Why would I spend time with one of them if I feel their competitors will be more relevant in the future? Why would I spend even an hour with them? Easier to get them to send me their info and then disregard it. Easier to just renew and spend my time looking for better offers for the future. Easier to delegate meetings to my juniors and not waste my time. Better to decrease my spend with them and start trialling others coming up.
There are many industries like that. Think of Apple in the mid 1990s. Think how mobile telephony killed landlines, how Nokia overtook Motorola just to be kicked out by Samsung and Apple. Energy, media, TVs, lighting…. there are many examples.

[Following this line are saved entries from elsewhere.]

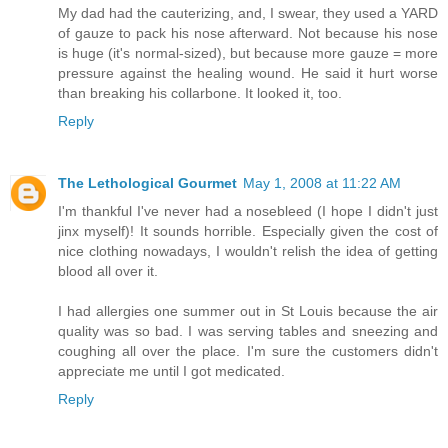
My dad had the cauterizing, and, I swear, they used a YARD
of gauze to pack his nose afterward. Not because his nose
is huge (it's normal-sized), but because more gauze = more
pressure against the healing wound. He said it hurt worse
than breaking his collarbone. It looked it, too.
Reply
The Lethological Gourmet
May 1, 2008 at 11:22 AM
I'm thankful I've never had a nosebleed (I hope I didn't just
jinx myself)! It sounds horrible. Especially given the cost of
nice clothing nowadays, I wouldn't relish the idea of getting
blood all over it.
I had allergies one summer out in St Louis because the air
quality was so bad. I was serving tables and sneezing and
coughing all over the place. I'm sure the customers didn't
appreciate me until I got medicated.
Reply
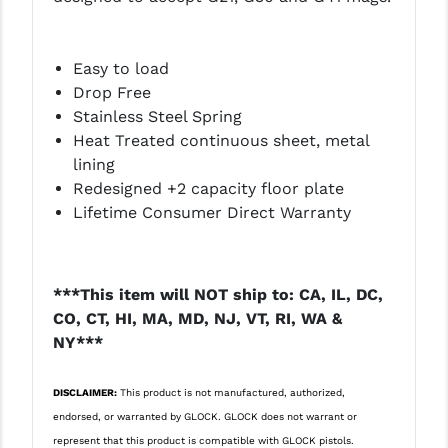
LEAPERS UTG
MAGPUL
Easy to load
Drop Free
MIDWEST INDUSTRIES
Stainless Steel Spring
Heat Treated continuous sheet, metal
MISSION FIRST
lining
NEXBELT
Redesigned +2 capacity floor plate
Lifetime Consumer Direct Warranty
NINELINE
NOVESKE
***This item will NOT ship to: CA, IL, DC,
ODIN WORKS
CO, CT, HI, MA, MD, NJ, VT, RI, WA &
NY***
OTIS
OVERWATCH PRECISION
DISCLAIMER:
This product is not manufactured, authorized,
endorsed, or warranted by GLOCK. GLOCK does not warrant or
PRIMARY ARMS
represent that this product is compatible with GLOCK pistols.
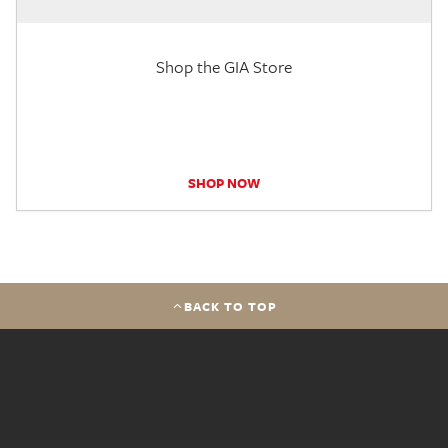
Shop the GIA Store
SHOP NOW
BACK TO TOP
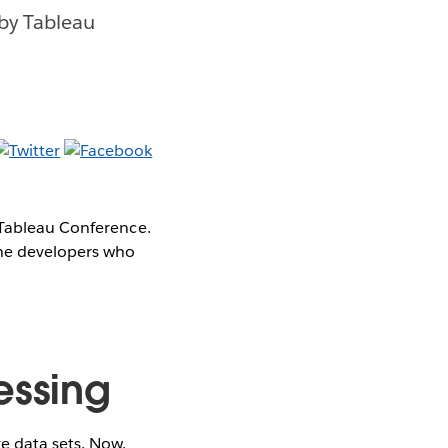
by Tableau
 Tableau Conference.
the developers who
essing
e data sets. Now,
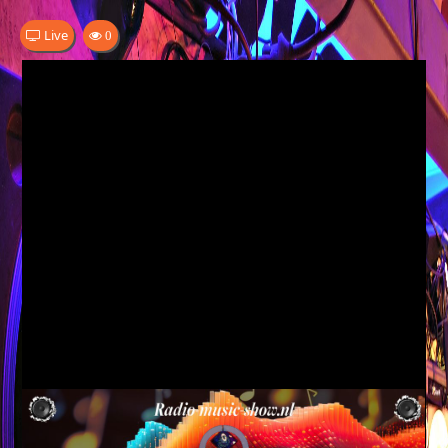
Live
0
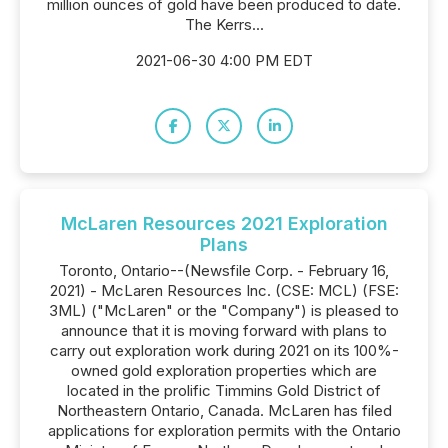
million ounces of gold have been produced to date.
The Kerrs...
2021-06-30 4:00 PM EDT
McLaren Resources 2021 Exploration
Plans
Toronto, Ontario--(Newsfile Corp. - February 16,
2021) - McLaren Resources Inc. (CSE: MCL) (FSE:
3ML) ("McLaren" or the "Company") is pleased to
announce that it is moving forward with plans to
carry out exploration work during 2021 on its 100%-
owned gold exploration properties which are
located in the prolific Timmins Gold District of
Northeastern Ontario, Canada. McLaren has filed
applications for exploration permits with the Ontario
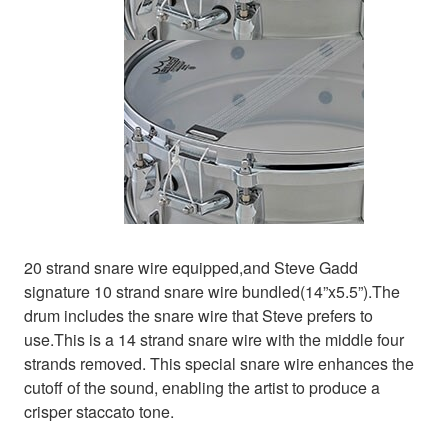
20 strand snare wire equipped,and Steve Gadd
signature 10 strand snare wire bundled(14”x5.5”).The
drum includes the snare wire that Steve prefers to
use.This is a 14 strand snare wire with the middle four
strands removed. This special snare wire enhances the
cutoff of the sound, enabling the artist to produce a
crisper staccato tone.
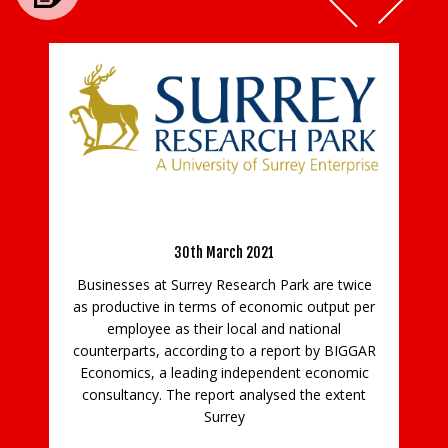
Businesses at Surrey Research Park Twice
as Productive as National Average
B
O –
30th March 2021
Businesses at Surrey Research Park are twice
as productive in terms of economic output per
ld
employee as their local and national
counterparts, according to a report by BIGGAR
th
ew
Economics, a leading independent economic
te
consultancy. The report analysed the extent
so
w
Surrey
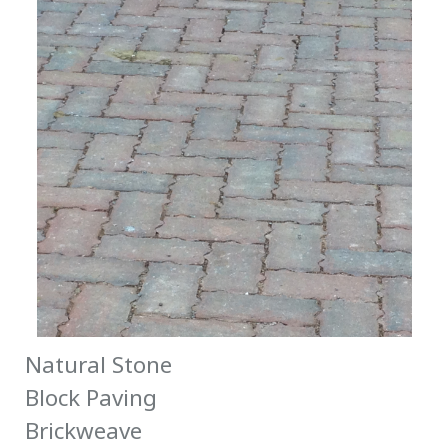
Natural Stone
Block Paving
Brickweave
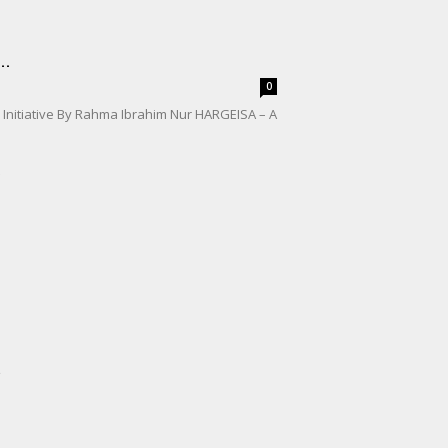
..
0
e Initiative By Rahma Ibrahim Nur HARGEISA – A
.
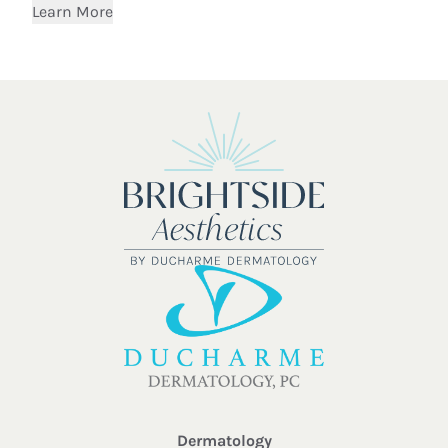
Learn More
Dermatology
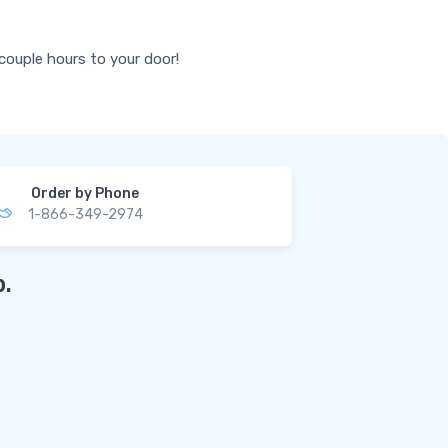
 couple hours to your door!
Order by Phone
1-866-349-2974
.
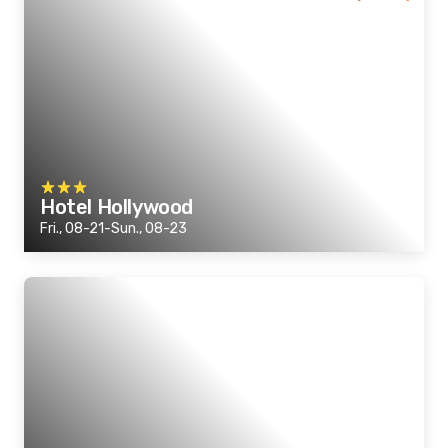
Hotel Hollywood
Fri., 08-21-Sun., 08-23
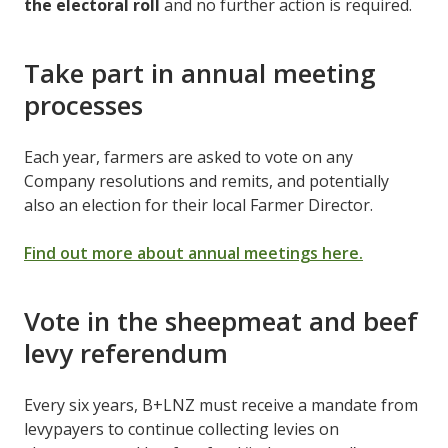
the electoral roll
and no further action is required.
Take part in annual meeting
processes
Each year, farmers are asked to vote on any
Company resolutions and remits, and potentially
also an election for their local Farmer Director.
Find out more about annual meetings here.
Vote in the sheepmeat and beef
levy referendum
Every six years, B+LNZ must receive a mandate from
levypayers to continue collecting levies on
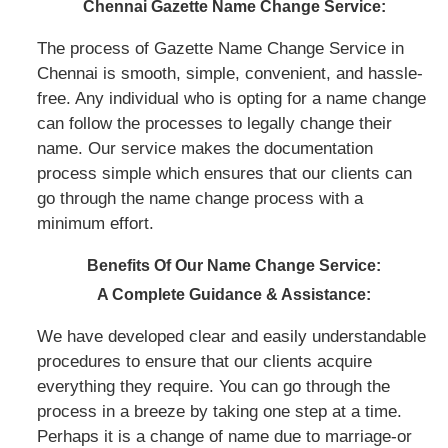
Chennai Gazette Name Change Service:
The process of Gazette Name Change Service in
Chennai is smooth, simple, convenient, and hassle-
free. Any individual who is opting for a name change
can follow the processes to legally change their
name. Our service makes the documentation
process simple which ensures that our clients can
go through the name change process with a
minimum effort.
Benefits Of Our Name Change Service:
A Complete Guidance & Assistance:
We have developed clear and easily understandable
procedures to ensure that our clients acquire
everything they require. You can go through the
process in a breeze by taking one step at a time.
Perhaps it is a change of name due to marriage-or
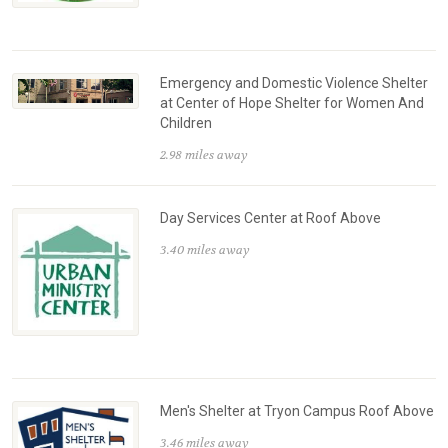
Emergency and Domestic Violence Shelter
at Center of Hope Shelter for Women And
Children
2.98 miles away
Day Services Center at Roof Above
3.40 miles away
Men's Shelter at Tryon Campus Roof Above
3.46 miles away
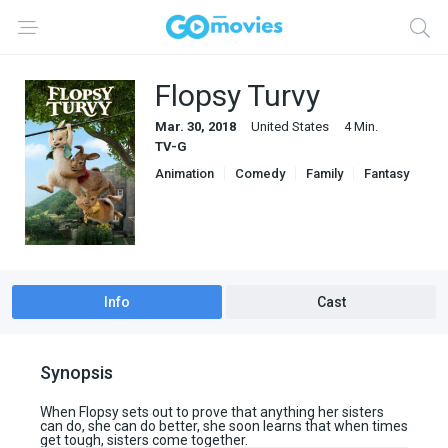
Flopsy Turvy
Mar. 30, 2018
United States
4 Min.
TV-G
Animation
Comedy
Family
Fantasy
Info
Cast
Synopsis
When Flopsy sets out to prove that anything her sisters
can do, she can do better, she soon learns that when times
get tough, sisters come together.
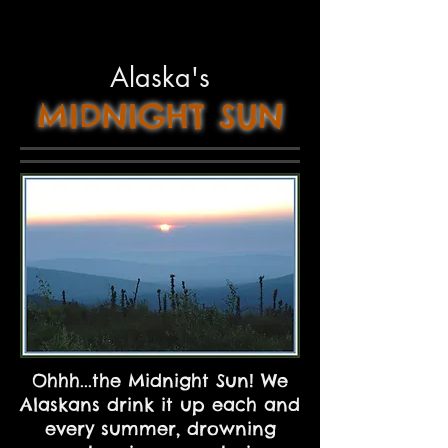
Alaska's
MIDNIGHT
SUN
Ohhh...the Midnight Sun! We
Alaskans drink it up each and
every summer, drowning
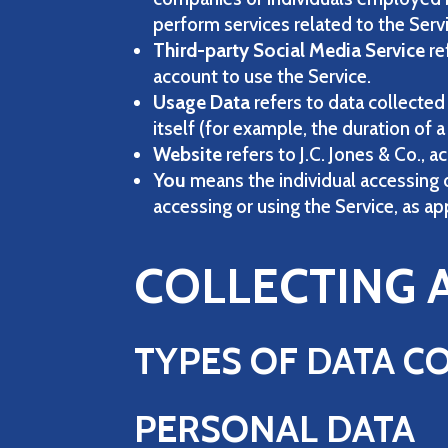
perform services related to the Serv
Third-party Social Media Service
re
account to use the Service.
Usage Data
refers to data collected
itself (for example, the duration of a 
Website
refers to J.C. Jones & Co.,
You
means the individual accessing or
accessing or using the Service, as ap
COLLECTING 
TYPES OF DATA C
PERSONAL DATA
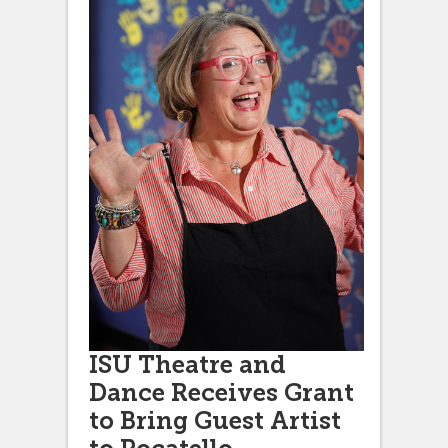
ISU Theatre and
Dance Receives Grant
to Bring Guest Artist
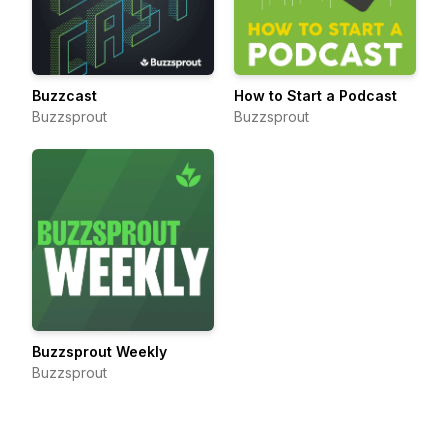
Buzzcast
How to Start a Podcast
Buzzsprout
Buzzsprout
Buzzsprout Weekly
Buzzsprout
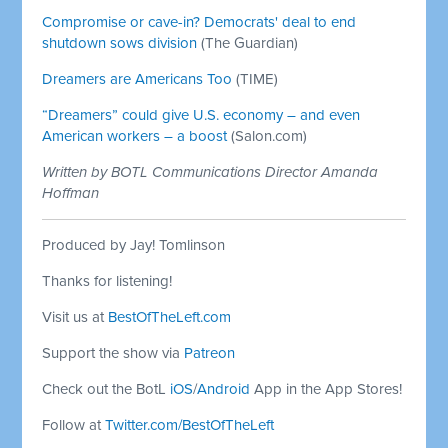
Compromise or cave-in? Democrats' deal to end
shutdown sows division
(The Guardian)
Dreamers are Americans Too
(TIME)
“Dreamers” could give U.S. economy – and even
American workers – a boost
(Salon.com)
Written by BOTL Communications Director Amanda
Hoffman
Produced by Jay! Tomlinson
Thanks for listening!
Visit us at
BestOfTheLeft.com
Support the show via
Patreon
Check out the BotL
iOS
/
Android
App in the App Stores!
Follow at
Twitter.com/BestOfTheLeft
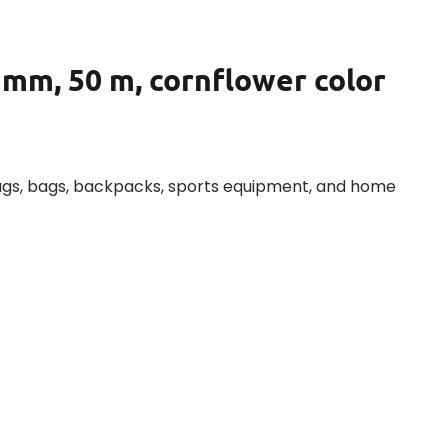
 mm, 50 m, cornflower color
ags, bags, backpacks, sports equipment, and home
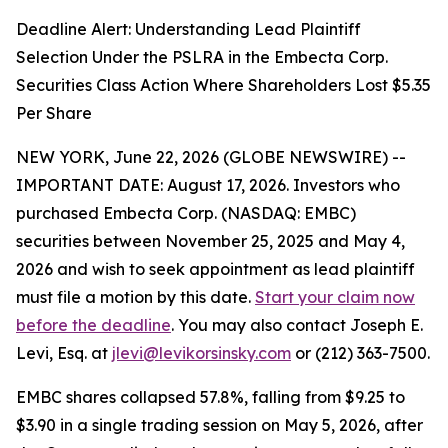
Deadline Alert: Understanding Lead Plaintiff
Selection Under the PSLRA in the Embecta Corp.
Securities Class Action Where Shareholders Lost $5.35
Per Share
NEW YORK, June 22, 2026 (GLOBE NEWSWIRE) --
IMPORTANT DATE: August 17, 2026. Investors who
purchased Embecta Corp. (NASDAQ: EMBC)
securities between November 25, 2025 and May 4,
2026 and wish to seek appointment as lead plaintiff
must file a motion by this date.
Start your claim now
before the deadline
. You may also contact Joseph E.
Levi, Esq. at
jlevi@levikorsinsky.com
or (212) 363-7500.
EMBC shares collapsed 57.8%, falling from $9.25 to
$3.90 in a single trading session on May 5, 2026, after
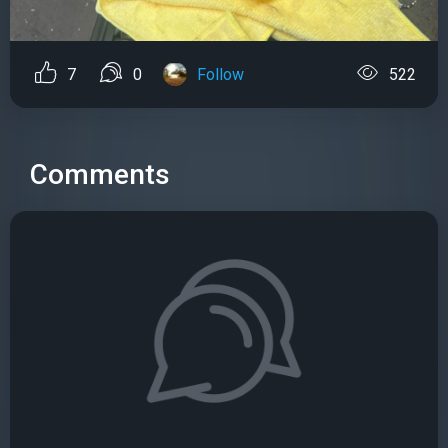
7
0
Follow
522
Comments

So we workshopped what equity and what proofpoints we have that would help our customers trust us to develop well and be successful, if not lead, in the future. After some probing, one participant pointed to a key strategic partnership. Flippantly we challenged the team whether mentioning the partnership would indeed drive trust up. Everyone agreed it didn’t, but then we used our ‘right to wow’ tool and explored what is was about that partnership that could make customers feel they can trust us to be and stay successful.
When we were done with the exercise we had defined one key sentence everyone agreed would shift our development trust from an estimated 4 or 5 to an 8 out of 10. The team immediately started to trial the sentence in their emails and call to set up appointments and increased their success rate significantly. Beyond that, they reported the meeting mood and conversations changed positively with customers being very interested and asking lots of questions – and, ultimately, retaining their spending or increasing it. In one case by 500% within 4 weeks. Having the ability to pinpoint trust opportunities precisely and seizing them is a small effort for a big change.